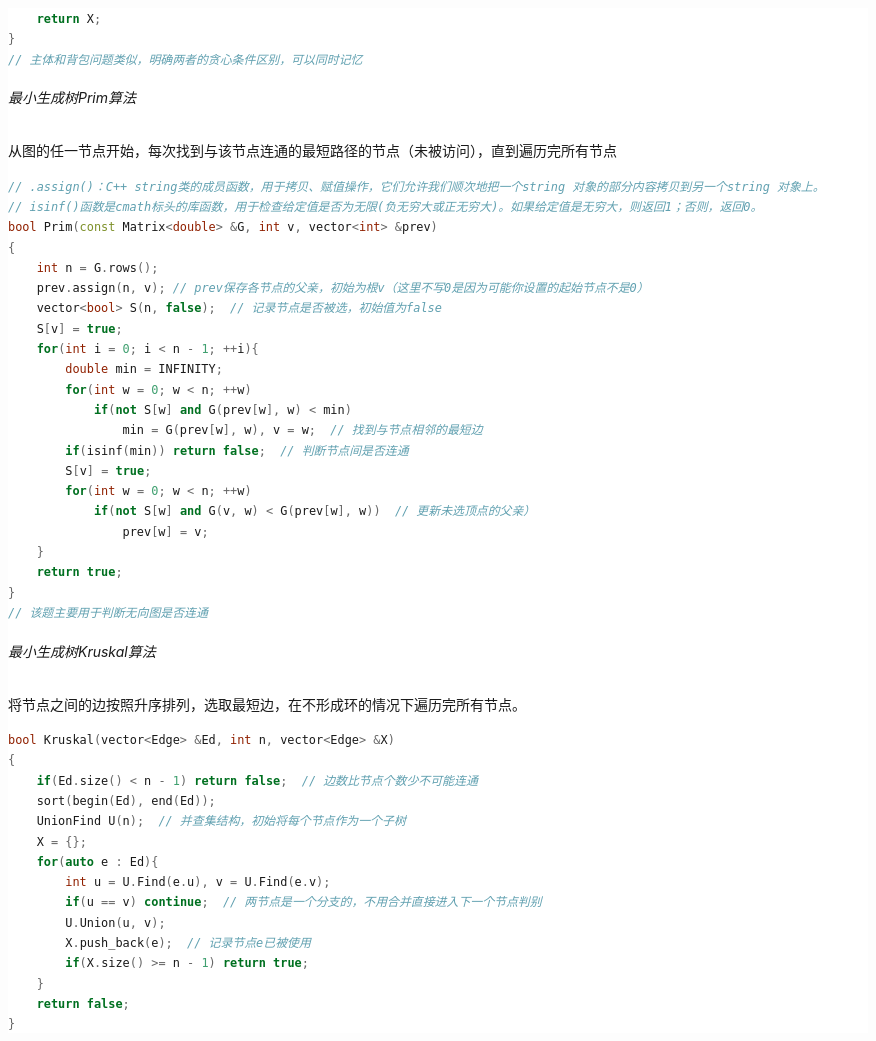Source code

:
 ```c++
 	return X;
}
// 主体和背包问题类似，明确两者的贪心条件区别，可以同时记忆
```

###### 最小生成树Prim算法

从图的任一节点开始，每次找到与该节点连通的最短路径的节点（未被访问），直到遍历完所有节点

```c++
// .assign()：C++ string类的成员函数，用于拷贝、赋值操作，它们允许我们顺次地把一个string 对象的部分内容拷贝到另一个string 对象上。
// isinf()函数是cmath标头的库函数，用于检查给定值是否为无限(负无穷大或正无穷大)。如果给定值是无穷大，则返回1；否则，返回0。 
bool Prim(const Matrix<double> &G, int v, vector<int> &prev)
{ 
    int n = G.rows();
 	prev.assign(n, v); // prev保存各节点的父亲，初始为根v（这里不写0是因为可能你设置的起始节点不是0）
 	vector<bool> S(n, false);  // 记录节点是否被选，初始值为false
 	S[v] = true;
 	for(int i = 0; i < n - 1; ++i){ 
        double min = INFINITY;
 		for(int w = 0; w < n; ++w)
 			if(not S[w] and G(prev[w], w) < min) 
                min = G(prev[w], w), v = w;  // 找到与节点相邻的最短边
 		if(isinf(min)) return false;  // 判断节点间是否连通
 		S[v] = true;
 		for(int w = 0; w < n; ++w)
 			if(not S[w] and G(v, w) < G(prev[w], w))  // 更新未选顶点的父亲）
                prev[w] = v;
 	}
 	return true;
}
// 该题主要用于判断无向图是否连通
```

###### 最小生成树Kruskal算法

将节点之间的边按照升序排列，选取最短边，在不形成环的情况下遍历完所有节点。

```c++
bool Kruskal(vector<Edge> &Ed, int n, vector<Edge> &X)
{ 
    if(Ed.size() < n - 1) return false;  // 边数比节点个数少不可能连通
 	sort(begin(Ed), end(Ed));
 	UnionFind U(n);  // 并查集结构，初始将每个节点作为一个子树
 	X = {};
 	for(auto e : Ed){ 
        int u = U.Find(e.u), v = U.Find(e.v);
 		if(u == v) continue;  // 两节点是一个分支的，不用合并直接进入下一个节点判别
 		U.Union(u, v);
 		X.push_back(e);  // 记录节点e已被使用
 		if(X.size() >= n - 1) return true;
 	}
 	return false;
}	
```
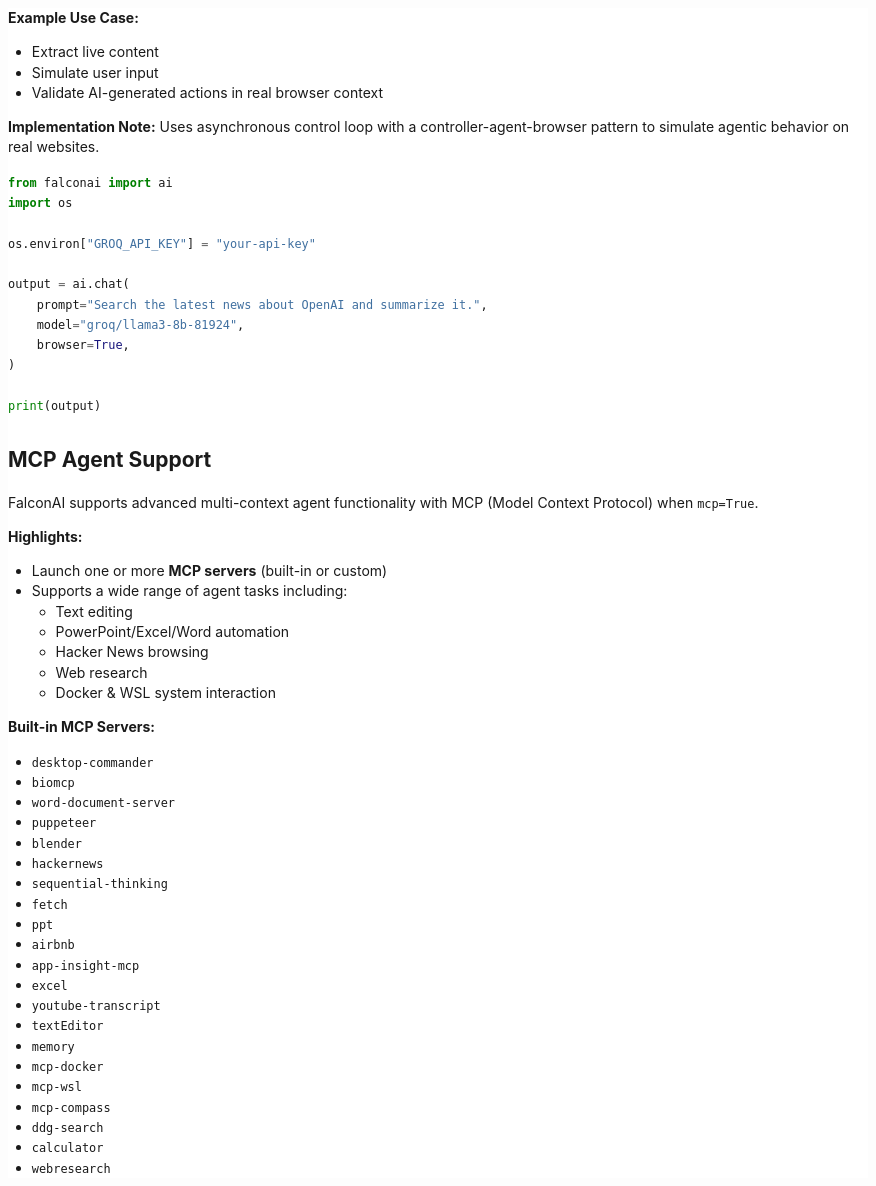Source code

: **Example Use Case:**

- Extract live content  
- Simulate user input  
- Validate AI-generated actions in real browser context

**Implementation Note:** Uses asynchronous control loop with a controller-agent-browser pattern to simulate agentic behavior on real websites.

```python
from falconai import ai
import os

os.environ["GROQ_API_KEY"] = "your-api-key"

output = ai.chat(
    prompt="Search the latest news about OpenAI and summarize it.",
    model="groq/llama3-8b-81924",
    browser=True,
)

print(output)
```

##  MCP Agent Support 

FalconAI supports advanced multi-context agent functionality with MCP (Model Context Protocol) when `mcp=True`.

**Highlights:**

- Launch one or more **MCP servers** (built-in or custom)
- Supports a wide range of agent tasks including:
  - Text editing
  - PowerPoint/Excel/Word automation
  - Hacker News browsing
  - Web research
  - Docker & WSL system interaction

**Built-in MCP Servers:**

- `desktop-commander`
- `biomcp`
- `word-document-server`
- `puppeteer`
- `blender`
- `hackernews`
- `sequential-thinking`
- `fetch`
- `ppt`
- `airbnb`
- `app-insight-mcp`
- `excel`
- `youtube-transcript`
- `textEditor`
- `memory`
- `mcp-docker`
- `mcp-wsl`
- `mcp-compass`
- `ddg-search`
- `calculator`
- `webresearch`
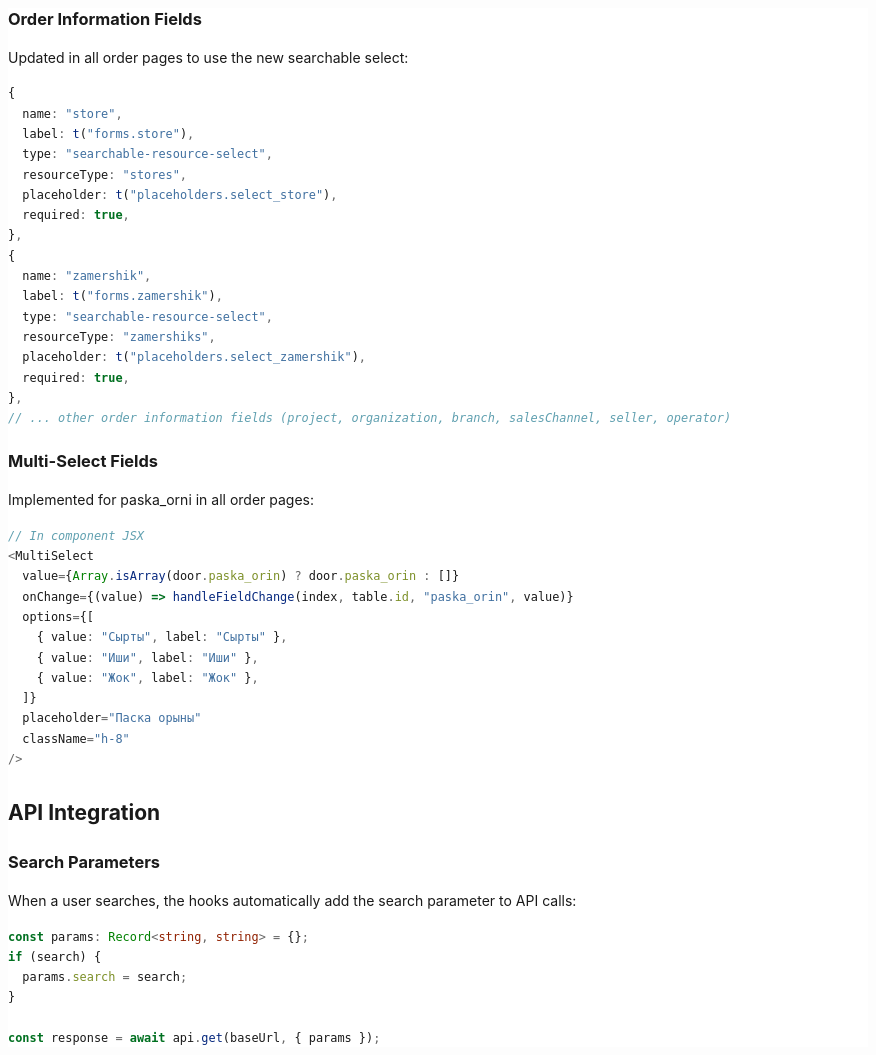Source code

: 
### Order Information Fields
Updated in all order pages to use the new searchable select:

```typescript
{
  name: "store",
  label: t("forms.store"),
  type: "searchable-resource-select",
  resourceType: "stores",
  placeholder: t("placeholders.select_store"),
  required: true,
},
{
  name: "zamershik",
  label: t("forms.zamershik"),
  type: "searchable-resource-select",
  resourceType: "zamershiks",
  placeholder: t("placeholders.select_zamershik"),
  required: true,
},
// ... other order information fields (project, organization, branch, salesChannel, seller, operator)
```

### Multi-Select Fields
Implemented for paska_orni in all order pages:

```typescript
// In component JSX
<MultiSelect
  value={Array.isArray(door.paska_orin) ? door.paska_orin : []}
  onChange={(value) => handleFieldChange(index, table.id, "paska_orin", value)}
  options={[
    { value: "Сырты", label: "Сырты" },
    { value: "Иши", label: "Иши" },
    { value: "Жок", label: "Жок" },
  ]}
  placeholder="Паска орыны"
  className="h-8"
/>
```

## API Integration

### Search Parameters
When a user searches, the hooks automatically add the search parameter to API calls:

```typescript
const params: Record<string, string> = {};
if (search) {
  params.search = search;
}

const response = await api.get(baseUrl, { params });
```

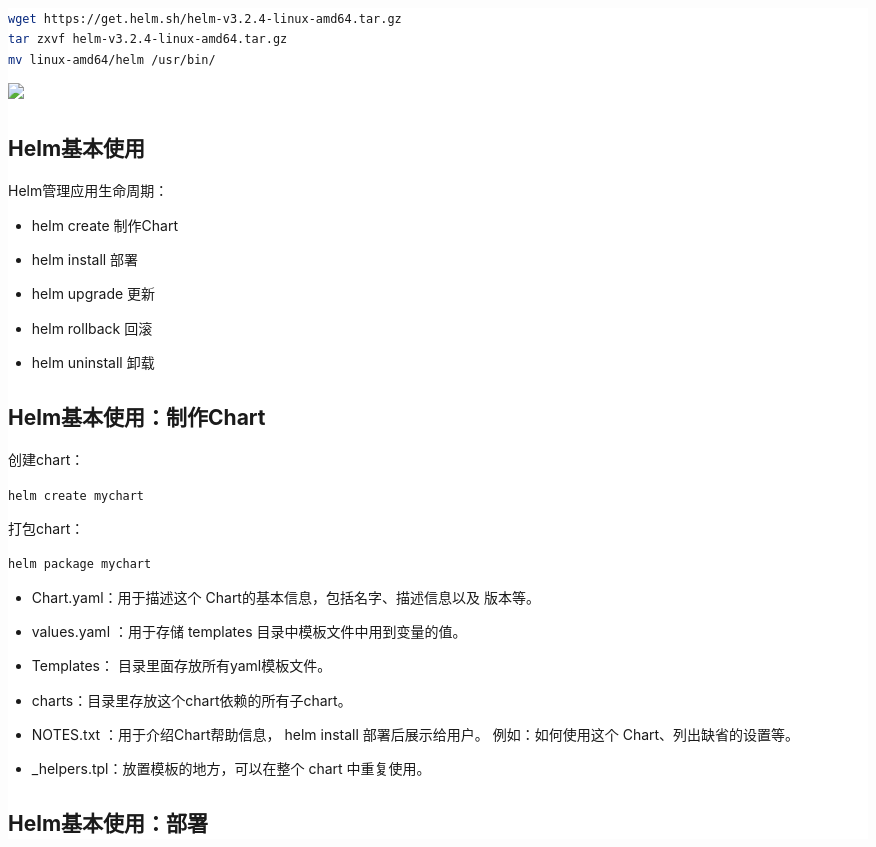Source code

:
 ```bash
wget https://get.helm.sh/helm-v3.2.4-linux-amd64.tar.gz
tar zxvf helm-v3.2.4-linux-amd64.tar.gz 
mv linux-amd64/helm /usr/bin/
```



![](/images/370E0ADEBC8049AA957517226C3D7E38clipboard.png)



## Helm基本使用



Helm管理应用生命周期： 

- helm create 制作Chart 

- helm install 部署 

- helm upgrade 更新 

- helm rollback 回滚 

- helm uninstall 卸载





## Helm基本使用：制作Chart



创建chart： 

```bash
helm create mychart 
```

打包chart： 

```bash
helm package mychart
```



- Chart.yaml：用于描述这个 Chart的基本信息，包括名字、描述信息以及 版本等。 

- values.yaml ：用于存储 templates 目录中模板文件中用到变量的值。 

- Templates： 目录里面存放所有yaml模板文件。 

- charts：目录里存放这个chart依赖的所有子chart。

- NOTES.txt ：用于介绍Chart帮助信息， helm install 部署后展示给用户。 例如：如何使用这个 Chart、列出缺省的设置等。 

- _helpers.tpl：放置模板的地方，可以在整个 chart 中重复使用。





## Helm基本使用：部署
::::::
#### Directions:
Please return all of the material above exactly, minus any pictures.

#### Result:
Source code

:
 ```c++
 	return X;
}
// 主体和背包问题类似，明确两者的贪心条件区别，可以同时记忆
```

###### 最小生成树Prim算法

从图的任一节点开始，每次找到与该节点连通的最短路径的节点（未被访问），直到遍历完所有节点

```c++
// .assign()：C++ string类的成员函数，用于拷贝、赋值操作，它们允许我们顺次地把一个string 对象的部分内容拷贝到另一个string 对象上。
// isinf()函数是cmath标头的库函数，用于检查给定值是否为无限(负无穷大或正无穷大)。如果给定值是无穷大，则返回1；否则，返回0。 
bool Prim(const Matrix<double> &G, int v, vector<int> &prev)
{ 
    int n = G.rows();
 	prev.assign(n, v); // prev保存各节点的父亲，初始为根v（这里不写0是因为可能你设置的起始节点不是0）
 	vector<bool> S(n, false);  // 记录节点是否被选，初始值为false
 	S[v] = true;
 	for(int i = 0; i < n - 1; ++i){ 
        double min = INFINITY;
 		for(int w = 0; w < n; ++w)
 			if(not S[w] and G(prev[w], w) < min) 
                min = G(prev[w], w), v = w;  // 找到与节点相邻的最短边
 		if(isinf(min)) return false;  // 判断节点间是否连通
 		S[v] = true;
 		for(int w = 0; w < n; ++w)
 			if(not S[w] and G(v, w) < G(prev[w], w))  // 更新未选顶点的父亲）
                prev[w] = v;
 	}
 	return true;
}
// 该题主要用于判断无向图是否连通
```

###### 最小生成树Kruskal算法

将节点之间的边按照升序排列，选取最短边，在不形成环的情况下遍历完所有节点。

```c++
bool Kruskal(vector<Edge> &Ed, int n, vector<Edge> &X)
{ 
    if(Ed.size() < n - 1) return false;  // 边数比节点个数少不可能连通
 	sort(begin(Ed), end(Ed));
 	UnionFind U(n);  // 并查集结构，初始将每个节点作为一个子树
 	X = {};
 	for(auto e : Ed){ 
        int u = U.Find(e.u), v = U.Find(e.v);
 		if(u == v) continue;  // 两节点是一个分支的，不用合并直接进入下一个节点判别
 		U.Union(u, v);
 		X.push_back(e);  // 记录节点e已被使用
 		if(X.size() >= n - 1) return true;
 	}
 	return false;
}	
```
Source code

: **Example Use Case:**

- Extract live content  
- Simulate user input  
- Validate AI-generated actions in real browser context

**Implementation Note:** Uses asynchronous control loop with a controller-agent-browser pattern to simulate agentic behavior on real websites.

```python
from falconai import ai
import os

os.environ["GROQ_API_KEY"] = "your-api-key"

output = ai.chat(
    prompt="Search the latest news about OpenAI and summarize it.",
    model="groq/llama3-8b-81924",
    browser=True,
)

print(output)
```

##  MCP Agent Support 

FalconAI supports advanced multi-context agent functionality with MCP (Model Context Protocol) when `mcp=True`.

**Highlights:**

- Launch one or more **MCP servers** (built-in or custom)
- Supports a wide range of agent tasks including:
  - Text editing
  - PowerPoint/Excel/Word automation
  - Hacker News browsing
  - Web research
  - Docker & WSL system interaction

**Built-in MCP Servers:**

- `desktop-commander`
- `biomcp`
- `word-document-server`
- `puppeteer`
- `blender`
- `hackernews`
- `sequential-thinking`
- `fetch`
- `ppt`
- `airbnb`
- `app-insight-mcp`
- `excel`
- `youtube-transcript`
- `textEditor`
- `memory`
- `mcp-docker`
- `mcp-wsl`
- `mcp-compass`
- `ddg-search`
- `calculator`
- `webresearch`
Source code

: 
### Order Information Fields
Updated in all order pages to use the new searchable select:

```typescript
{
  name: "store",
  label: t("forms.store"),
  type: "searchable-resource-select",
  resourceType: "stores",
  placeholder: t("placeholders.select_store"),
  required: true,
},
{
  name: "zamershik",
  label: t("forms.zamershik"),
  type: "searchable-resource-select",
  resourceType: "zamershiks",
  placeholder: t("placeholders.select_zamershik"),
  required: true,
},
// ... other order information fields (project, organization, branch, salesChannel, seller, operator)
```

### Multi-Select Fields
Implemented for paska_orni in all order pages:

```typescript
// In component JSX
<MultiSelect
  value={Array.isArray(door.paska_orin) ? door.paska_orin : []}
  onChange={(value) => handleFieldChange(index, table.id, "paska_orin", value)}
  options={[
    { value: "Сырты", label: "Сырты" },
    { value: "Иши", label: "Иши" },
    { value: "Жок", label: "Жок" },
  ]}
  placeholder="Паска орыны"
  className="h-8"
/>
```

## API Integration

### Search Parameters
When a user searches, the hooks automatically add the search parameter to API calls:

```typescript
const params: Record<string, string> = {};
if (search) {
  params.search = search;
}

const response = await api.get(baseUrl, { params });
```

Source code

:
 ```bash
wget https://get.helm.sh/helm-v3.2.4-linux-amd64.tar.gz
tar zxvf helm-v3.2.4-linux-amd64.tar.gz 
mv linux-amd64/helm /usr/bin/
```



![](/images/370E0ADEBC8049AA957517226C3D7E38clipboard.png)



## Helm基本使用



Helm管理应用生命周期： 

- helm create 制作Chart 

- helm install 部署 

- helm upgrade 更新 

- helm rollback 回滚 

- helm uninstall 卸载





## Helm基本使用：制作Chart



创建chart： 

```bash
helm create mychart 
```

打包chart： 

```bash
helm package mychart
```



- Chart.yaml：用于描述这个 Chart的基本信息，包括名字、描述信息以及 版本等。 

- values.yaml ：用于存储 templates 目录中模板文件中用到变量的值。 

- Templates： 目录里面存放所有yaml模板文件。 

- charts：目录里存放这个chart依赖的所有子chart。

- NOTES.txt ：用于介绍Chart帮助信息， helm install 部署后展示给用户。 例如：如何使用这个 Chart、列出缺省的设置等。 

- _helpers.tpl：放置模板的地方，可以在整个 chart 中重复使用。





## Helm基本使用：部署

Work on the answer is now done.